----- EXERCISE MATERIALS

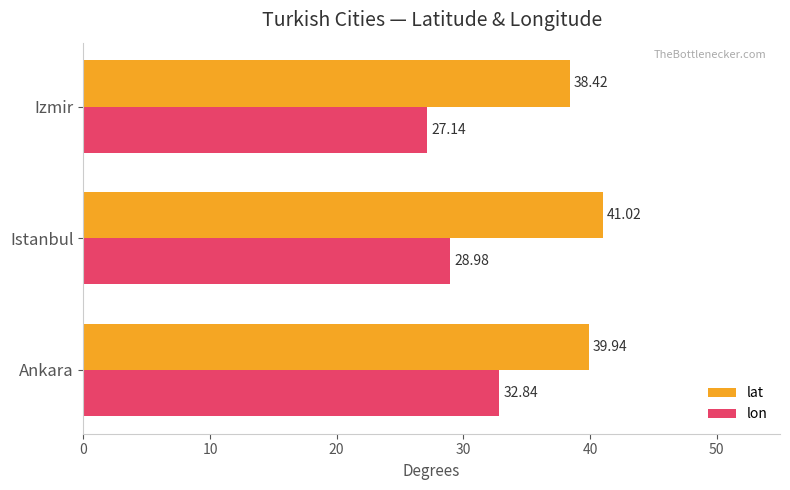

At how many categories does at least one series exceed 28?

3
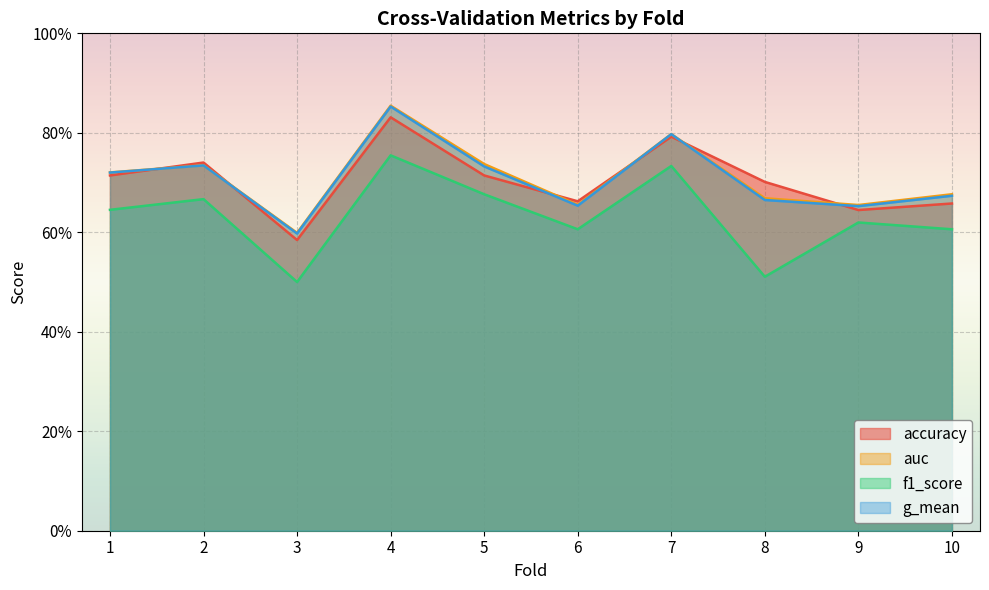

Read the accuracy value at 7.

0.8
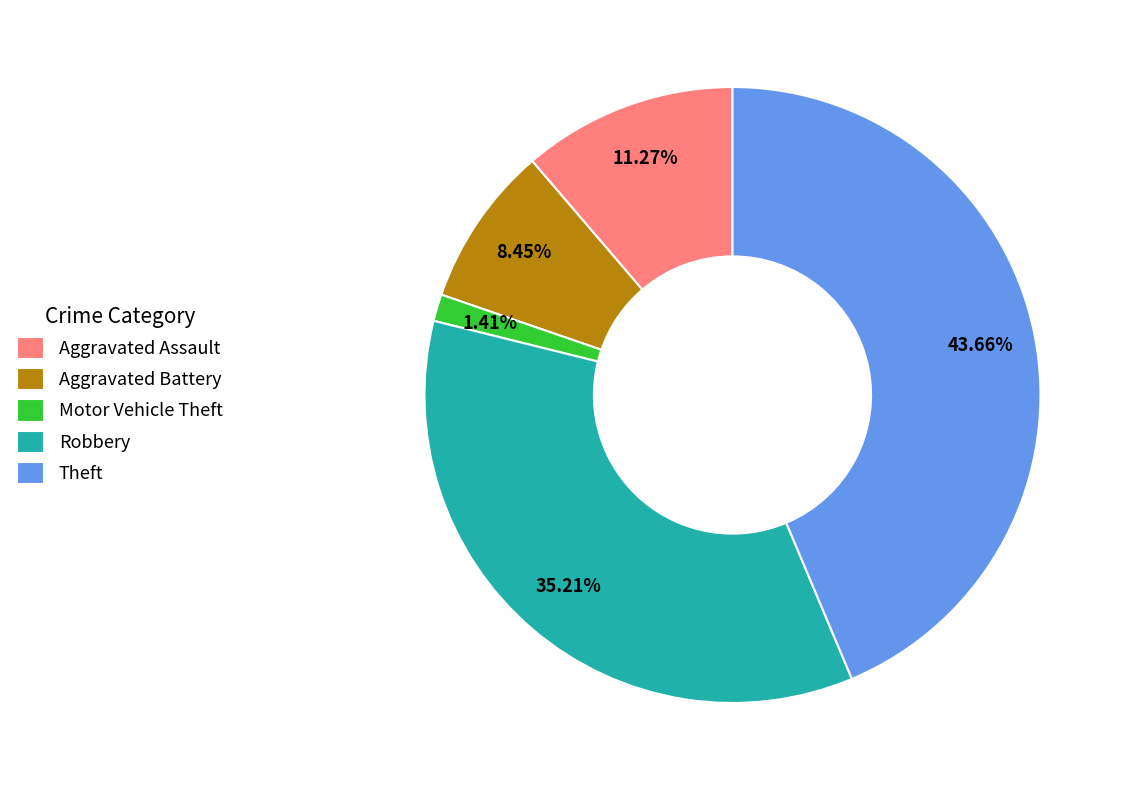

How much of the chart is everything except Motor Vehicle Theft?

98.6%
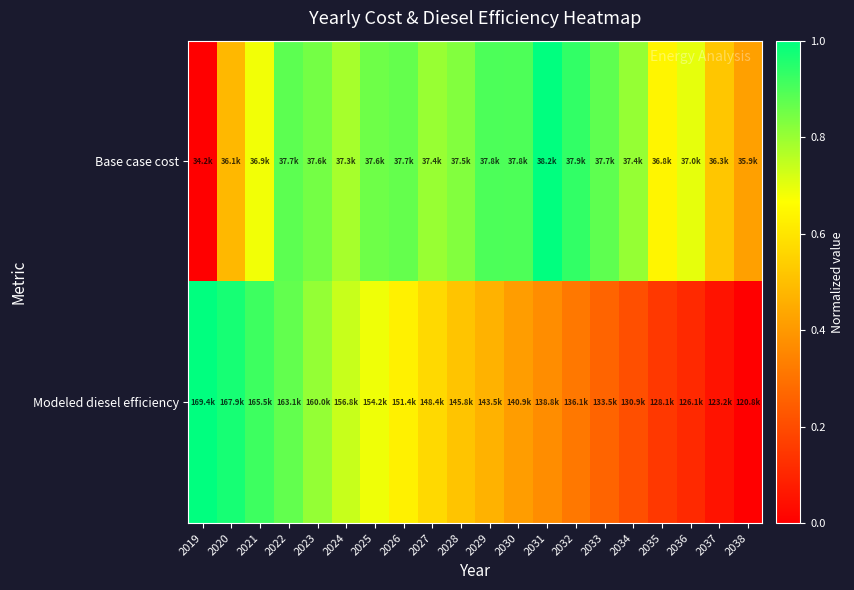

Reading left to right, list all the values displayed in this chart.

Base case cost: 2019=0.0	2020=0.5	2021=0.7	2022=0.9	2023=0.8	2024=0.8	2025=0.9	2026=0.9	2027=0.8	2028=0.8	2029=0.9	2030=0.9	2031=1.0	2032=0.9	2033=0.9	2034=0.8	2035=0.6	2036=0.7	2037=0.5	2038=0.4
Modeled diesel efficiency: 2019=1.0	2020=1.0	2021=0.9	2022=0.9	2023=0.8	2024=0.7	2025=0.7	2026=0.6	2027=0.6	2028=0.5	2029=0.5	2030=0.4	2031=0.4	2032=0.3	2033=0.3	2034=0.2	2035=0.2	2036=0.1	2037=0.1	2038=0.0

----------

= WORK ITEM =
Copy the entries from the line with "Read the accuracy value at 7." through the end of the entries, replacing "chart" with "graph" and changing nothing else. Leave the pictures out.

= RESPONSE TO THE TASK =
Read the accuracy value at 7.

0.8

How much of the graph is everything except Motor Vehicle Theft?

98.6%

Reading left to right, list all the values displayed in this graph.

Base case cost: 2019=0.0	2020=0.5	2021=0.7	2022=0.9	2023=0.8	2024=0.8	2025=0.9	2026=0.9	2027=0.8	2028=0.8	2029=0.9	2030=0.9	2031=1.0	2032=0.9	2033=0.9	2034=0.8	2035=0.6	2036=0.7	2037=0.5	2038=0.4
Modeled diesel efficiency: 2019=1.0	2020=1.0	2021=0.9	2022=0.9	2023=0.8	2024=0.7	2025=0.7	2026=0.6	2027=0.6	2028=0.5	2029=0.5	2030=0.4	2031=0.4	2032=0.3	2033=0.3	2034=0.2	2035=0.2	2036=0.1	2037=0.1	2038=0.0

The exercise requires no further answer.